All phases complete: lake build is green with zero warnings, zero sorrys and zero axioms, and lake exe spa prints output byte-for-byte identical to the compiled Agda Main (verified with diff). Per-file Agda ↦ Lean correspondence tables live in the header comment of each Lean file.

Wins from the migration

• The four monotonicity postulates in Analysis/Sign.agda and Analysis/Constant.agda are now proved theorems (via AboveBelow.monotone₂_of_strict: any operation on the flat lattice that is strict in ⊥ and dominated by ⊤ is monotone, whatever its table), so the Lean development is postulate-free.
• ~2200 lines of map machinery (Lattice/Map.agda, Lattice/MapSet.agda, much of Lattice/FiniteMap.agda) collapse into the spine-pinned FiniteMap + Finset; the IterProd isomorphism no longer needs Unique ks (the representation is canonical).
• Equivalence.agda, Chain.agda, the IsSemilattice/IsLattice hierarchy, and most of Utils.agda lift into mathlib.

Deviations & deferred items

• Lattice/Builder.agda: not ported (nothing in the repo imports it).
• Lattice/ExtendBelow.agda, Lattice/Nat.agda: not ported (unused by the pipeline; Nat's lattice is mathlib's, ExtendBelow would be WithBot + a small height proof).
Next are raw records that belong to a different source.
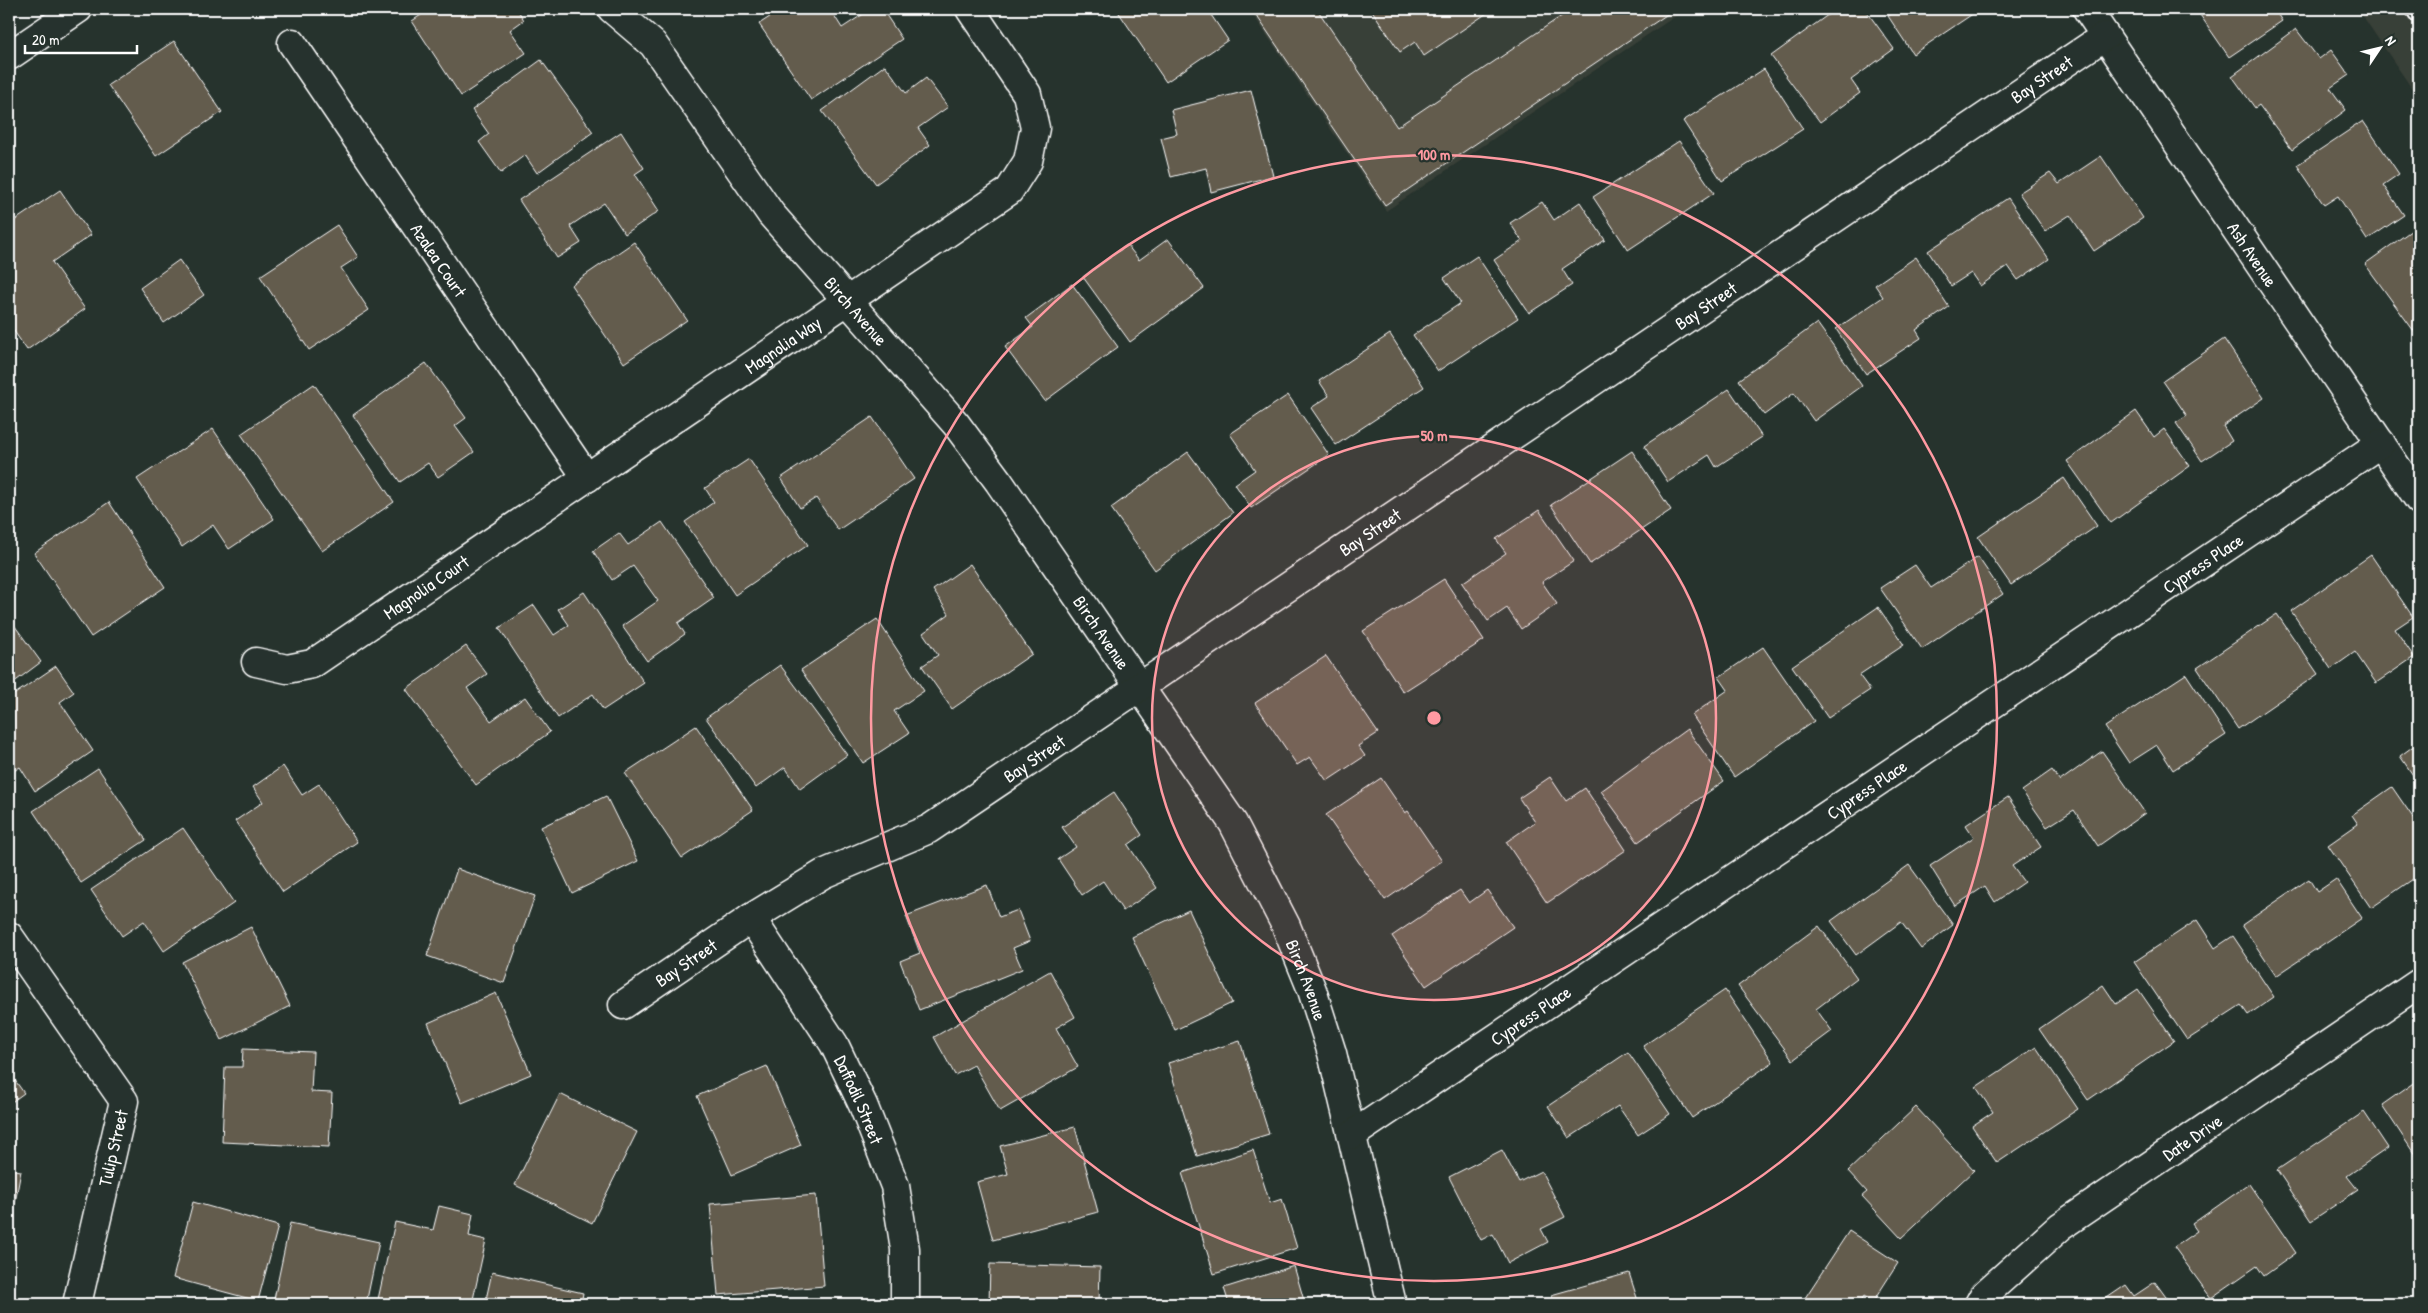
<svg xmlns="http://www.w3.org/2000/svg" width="2428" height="1313" font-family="'Patrick Hand',sans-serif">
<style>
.built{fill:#393f37}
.building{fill:#645b4e;stroke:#fff}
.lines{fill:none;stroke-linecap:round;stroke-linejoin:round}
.lane-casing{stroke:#fff;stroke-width:24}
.street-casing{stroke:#fff;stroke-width:31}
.secondary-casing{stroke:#fff;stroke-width:31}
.lane{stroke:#26332d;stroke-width:20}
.street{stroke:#26332d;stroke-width:28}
.secondary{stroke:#26332d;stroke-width:28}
.ring{fill:none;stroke:#ff9aa2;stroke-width:2.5}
.labels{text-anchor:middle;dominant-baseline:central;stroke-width:4.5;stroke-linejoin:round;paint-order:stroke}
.street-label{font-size:18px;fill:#fff;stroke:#26332d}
.centre{fill:#ff9aa2;stroke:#26332d;stroke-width:2.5}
.ring-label{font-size:15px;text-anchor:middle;font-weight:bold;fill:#ff9aa2;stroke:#26332d;stroke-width:4.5;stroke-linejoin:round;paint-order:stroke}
</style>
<rect width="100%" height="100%" fill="#26332d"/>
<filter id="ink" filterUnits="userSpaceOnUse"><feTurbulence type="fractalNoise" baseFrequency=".02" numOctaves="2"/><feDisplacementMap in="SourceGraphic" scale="10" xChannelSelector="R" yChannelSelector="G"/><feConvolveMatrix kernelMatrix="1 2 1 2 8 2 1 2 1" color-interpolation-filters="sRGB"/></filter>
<g filter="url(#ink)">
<path class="built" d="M1249,9H1686L1386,211Z
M2358,9H2419V99Z"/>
<path class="building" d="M430,9H517L524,20L510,30L526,53L461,96L412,21Z
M782,9H838L832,12L842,28L871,9H882L902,39L811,100L759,24Z
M1119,9H1207L1228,40L1166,82L1117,10Z
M1252,9H1317L1397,127L1572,9H1675L1385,205Z
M1371,9H1493L1424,56L1415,42L1400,52Z
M1836,9H1865L1894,49L1851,80L1860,93L1820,122L1771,56Z
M1900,9H1980L1913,54L1888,16Z
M2196,9H2274L2282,21L2229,57Z
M2296,29L2319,59L2331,50L2349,75L2330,88L2346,110L2292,150L2259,105L2255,108L2232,76Z
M174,41L222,112L156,156L108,85Z
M541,60L593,132L537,173L525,155L501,173L479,142L489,134L472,110Z
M885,65L906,93L926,78L948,107L918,128L930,145L876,184L822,111Z
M1764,69L1803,129L1722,181L1683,121Z
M1251,90L1273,176L1211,192L1206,168L1171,177L1161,138L1177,134L1171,110Z
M2363,121L2399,174L2383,185L2404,215L2367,240L2338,196L2324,205L2297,165Z
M621,132L644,168L635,174L659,211L625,234L604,203L570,226L581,243L557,258L519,200Z
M1679,141L1714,193L1628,250L1593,197Z
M2101,156L2143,218L2094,251L2070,215L2045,231L2019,193L2050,173L2059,184Z
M60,190L91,235L52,262L85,309L27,350L9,324V219L11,223Z
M2008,198L2049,259L2018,280L2008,266L1980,286L1971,273L1951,286L1928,251Z
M1542,202L1554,220L1580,202L1605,240L1562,269L1572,285L1529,313L1494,260L1522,241L1510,223Z
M337,225L358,257L341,268L369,310L309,350L260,276Z
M2419,225V338L2365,264Z
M1168,239L1204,288L1130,342L1083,277L1127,245L1139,260Z
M634,242L687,320L624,363L571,285Z
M1477,256L1518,318L1438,371L1413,335L1461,303L1444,278Z
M1916,257L1949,307L1916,330L1921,338L1866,374L1836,329L1883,297L1875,285Z
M179,260L204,295L164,323L140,288Z
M1072,284L1118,347L1045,401L1005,347L1033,327L1026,318Z
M1817,323L1862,386L1814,421L1794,393L1764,415L1739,380Z
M1390,334L1424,387L1336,445L1311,408L1329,396L1319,381Z
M2224,339L2264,398L2223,426L2232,441L2202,461L2176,423L2187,416L2163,381Z
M426,363L466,418L455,426L474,452L438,477L428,463L400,482L353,415Z
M314,384L394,502L322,551L241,434Z
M1729,389L1762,437L1716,467L1709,455L1668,482L1644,446Z
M1288,395L1329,455L1251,508L1235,484L1255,470L1230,434Z
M2136,411L2154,437L2164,429L2190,466L2111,523L2067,461Z
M872,417L914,479L838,530L816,498L800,508L781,478Z
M213,429L274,519L229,549L213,525L182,547L137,479Z
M1632,451L1671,510L1590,564L1551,505Z
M1188,452L1233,513L1155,570L1111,508Z
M749,459L808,545L735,595L685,522L714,502L705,488Z
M2064,478L2097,526L2011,585L1978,537Z
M109,502L165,587L91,637L34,553Z
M1539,510L1574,561L1542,582L1557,604L1521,629L1507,608L1488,621L1462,583L1506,553L1496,539Z
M662,522L714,598L678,623L685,634L647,661L622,626L658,601L633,566L612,580L593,551L619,533L628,545Z
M2371,555L2413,617L2395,629L2414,657L2376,683L2355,652L2331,669L2291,611Z
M1978,557L2003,594L1922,649L1880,588L1915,565L1931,588Z
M970,564L1032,654L952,709L922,666L938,655L923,633L949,614L933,590Z
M1444,579L1484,640L1403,692L1363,631Z
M584,592L644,683L603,710L593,694L558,718L499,628L534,605L554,635L569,625L558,609Z
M1878,607L1904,645L1859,675L1870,690L1828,718L1792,666Z
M2277,614L2318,674L2238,729L2197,668Z
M9,618L41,662L9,686Z
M877,619L924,691L894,711L909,733L863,763L801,670Z
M466,646L487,674L467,688L491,721L525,697L550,732L476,785L406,689Z
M1763,647L1814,721L1734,777L1692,715L1728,690L1719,677Z
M1326,656L1378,733L1358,746L1365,756L1327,781L1310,757L1297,765L1255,703Z
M780,665L847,755L800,789L785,767L756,788L706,718Z
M56,666L74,692L60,702L93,751L35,791L20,767L9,774V698Z
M2186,674L2226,735L2173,770L2157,745L2129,763L2105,727Z
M696,726L753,810L682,858L625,773Z
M1687,729L1724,781L1638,842L1601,791Z
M2419,742V784L2400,756Z
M2102,751L2145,813L2098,846L2074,810L2047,827L2022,791L2052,770L2060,781Z
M283,766L302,795L319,784L357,842L283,892L235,821L263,802L253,787Z
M98,768L146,840L81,883L33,811Z
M1550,777L1566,801L1585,788L1626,850L1547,903L1506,842L1535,822L1519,798Z
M1381,778L1405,813L1408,811L1442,861L1385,900L1326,815Z
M2392,787L2414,819L2419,815V875L2371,908L2328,845L2358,824L2352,815Z
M1114,792L1142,835L1128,845L1157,888L1123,911L1103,881L1082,895L1058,859L1076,847L1062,827Z
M606,796L638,861L572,893L541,827Z
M2008,797L2041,847L2012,866L2024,882L1995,902L1985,886L1955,906L1930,866L1974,837L1966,825Z
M183,828L234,903L164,951L144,921L122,936L91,890Z
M1909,865L1953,925L1921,949L1901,922L1856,955L1831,921Z
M457,869L535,896L504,983L427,956Z
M2309,879L2317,892L2336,879L2362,918L2276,976L2242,925Z
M987,885L999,917L1018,910L1030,941L1013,948L1022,969L919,1010L900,961L920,953L906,916Z
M1460,890L1469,903L1487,890L1513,927L1426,986L1392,936Z
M1189,910L1232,1003L1175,1030L1132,937Z
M2197,920L2215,948L2233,936L2274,997L2248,1015L2241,1005L2187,1040L2134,962Z
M1819,926L1857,978L1816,1009L1832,1031L1793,1060L1738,986Z
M251,927L290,1006L222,1040L182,962Z
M1050,971L1075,1017L1056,1028L1078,1067L1000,1111L974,1065L955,1075L934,1037Z
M2103,985L2116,1004L2138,989L2174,1041L2088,1100L2039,1029Z
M1725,990L1773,1062L1692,1118L1643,1046Z
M496,993L531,1074L462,1103L428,1023Z
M1240,1041L1269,1134L1197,1156L1168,1063Z
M2036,1047L2078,1109L1997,1163L1972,1126L1993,1112L1976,1087Z
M243,1049L313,1052L311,1092L332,1093L329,1147L222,1142L225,1067H242Z
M1628,1052L1670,1114L1638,1135L1618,1106L1569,1138L1548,1106Z
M767,1066L801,1145L732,1175L697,1096Z
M9,1072L24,1093L9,1104Z
M2419,1079V1161L2382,1105Z
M560,1094L637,1132L592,1223L515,1185Z
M1916,1107L1974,1170L1901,1238L1862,1196L1867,1192L1848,1171Z
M2364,1112L2388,1148L2347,1176L2358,1190L2311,1221L2277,1170Z
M1075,1127L1098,1212L993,1240L977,1182L1008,1174L1000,1146Z
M1253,1150L1270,1203L1282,1199L1297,1248L1214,1274L1182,1173Z
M1502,1150L1519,1182L1541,1171L1565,1217L1541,1229L1548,1242L1508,1263L1493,1234L1481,1240L1449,1177Z
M9,1169L21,1171L9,1235Z
M2249,1184L2296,1253L2264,1276L2257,1266L2211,1298L2174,1247L2197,1231L2192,1224Z
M816,1195L824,1286L718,1295L710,1204Z
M193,1202L278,1226L258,1301L173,1278Z
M439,1206L473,1214L469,1236L486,1240L472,1304H377L395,1222L433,1230Z
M290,1223L379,1242L366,1304H273Z
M1849,1231L1898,1263L1873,1302L1864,1296L1859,1304H1801Z
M990,1264L1100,1267L1099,1304H989Z
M1294,1266L1305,1304H1229L1224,1288Z
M492,1272L583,1293L581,1304H485Z
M1629,1273L1639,1304H1554L1551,1295Z
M2155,1282L2171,1304H2098L2126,1285L2134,1296Z"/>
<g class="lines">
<g class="lane-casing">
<path id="lane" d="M2417,9L2419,12"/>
</g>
<g class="street-casing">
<g id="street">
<path id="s1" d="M612,9L653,44L771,214L956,424L999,482L1233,823L1286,926L1312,990L1332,1053L1392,1304"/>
<path id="s2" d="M2087,9L2419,500"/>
<path id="s3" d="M292,43L587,478"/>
<path id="s4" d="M256,662L287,669L312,664L1009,191L1028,161L1035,128L1027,94L970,9"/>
<path id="s5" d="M751,918L834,1044L863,1105L895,1186L905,1249V1304"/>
<path d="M9,936L124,1101L77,1304"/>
<path id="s6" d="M623,1005L751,918L823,874L929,829L2105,36"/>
<path id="s7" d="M1352,1135L2381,443"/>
<path id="s8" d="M1979,1304L1984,1295L2061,1226L2419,983"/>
</g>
</g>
<g class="secondary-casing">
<path id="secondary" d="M9,56L78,9"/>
</g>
<use href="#lane" class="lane"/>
<use href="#street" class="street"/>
<use href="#secondary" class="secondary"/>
</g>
</g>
<circle cx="1434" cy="718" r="282" fill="#ff9aa2" fill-opacity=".12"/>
<g class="ring">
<circle cx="1434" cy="718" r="282"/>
<circle cx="1434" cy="718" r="563"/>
</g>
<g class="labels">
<g class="street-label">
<text stroke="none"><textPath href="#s6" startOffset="1696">Bay Street</textPath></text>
<text stroke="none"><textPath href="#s2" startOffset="296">Ash Avenue</textPath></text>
<text stroke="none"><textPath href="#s3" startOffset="262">Azalea Court</textPath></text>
<text stroke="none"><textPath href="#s6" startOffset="1291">Bay Street</textPath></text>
<text stroke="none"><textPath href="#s1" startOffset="390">Birch Avenue</textPath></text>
<text stroke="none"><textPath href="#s4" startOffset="626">Magnolia Way</textPath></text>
<text stroke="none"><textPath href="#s6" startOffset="886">Bay Street</textPath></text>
<text stroke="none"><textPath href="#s7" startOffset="1025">Cypress Place</textPath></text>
<text stroke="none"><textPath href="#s4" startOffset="195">Magnolia Court</textPath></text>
<text stroke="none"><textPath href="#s1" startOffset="795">Birch Avenue</textPath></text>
<text stroke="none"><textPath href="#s6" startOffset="481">Bay Street</textPath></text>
<text stroke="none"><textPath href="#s7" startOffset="620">Cypress Place</textPath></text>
<text stroke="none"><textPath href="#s6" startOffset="76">Bay Street</textPath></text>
<text stroke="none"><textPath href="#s1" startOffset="1200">Birch Avenue</textPath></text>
<text stroke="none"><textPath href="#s7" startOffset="215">Cypress Place</textPath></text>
<text stroke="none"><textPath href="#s5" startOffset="212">Daffodil Street</textPath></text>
<text stroke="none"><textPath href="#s8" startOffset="272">Date Drive</textPath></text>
<text transform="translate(113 1148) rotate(-77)">Tulip Street</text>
</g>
</g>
<circle cx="1434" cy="718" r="8" class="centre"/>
<g class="ring-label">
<text x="1434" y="160">100 m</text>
<text x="1434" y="441">50 m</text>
</g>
<rect width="2428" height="1313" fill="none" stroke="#26332d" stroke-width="30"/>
<rect x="15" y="15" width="2398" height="1283" fill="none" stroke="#fff" stroke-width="2" filter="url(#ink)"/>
<g transform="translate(2380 48) rotate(55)" stroke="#26332d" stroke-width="4" paint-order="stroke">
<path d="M0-4L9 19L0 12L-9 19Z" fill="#ffffff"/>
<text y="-8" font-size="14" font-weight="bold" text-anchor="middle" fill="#ffffff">N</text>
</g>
<path d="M25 45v8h112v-8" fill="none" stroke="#ffffff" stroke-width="2.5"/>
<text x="32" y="45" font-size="15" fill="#ffffff" stroke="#26332d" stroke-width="4" paint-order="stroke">20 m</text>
</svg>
Say the word if you want them for parity.
• Program.vars lists variables in sorted order (Finset.sort, since Finset.toList is noncomputable). For the test program this coincides with the Agda MapSet order.
• Chains are mathlib LTSeries, so chain-manipulating proofs (Prod unzip, AboveBelow's isLongest → a rank-based bound) are restated against that API rather than pattern-matching a custom Chain inductive.
• Trace/EndToEndTrace are Prop-valued and destructured in proofs.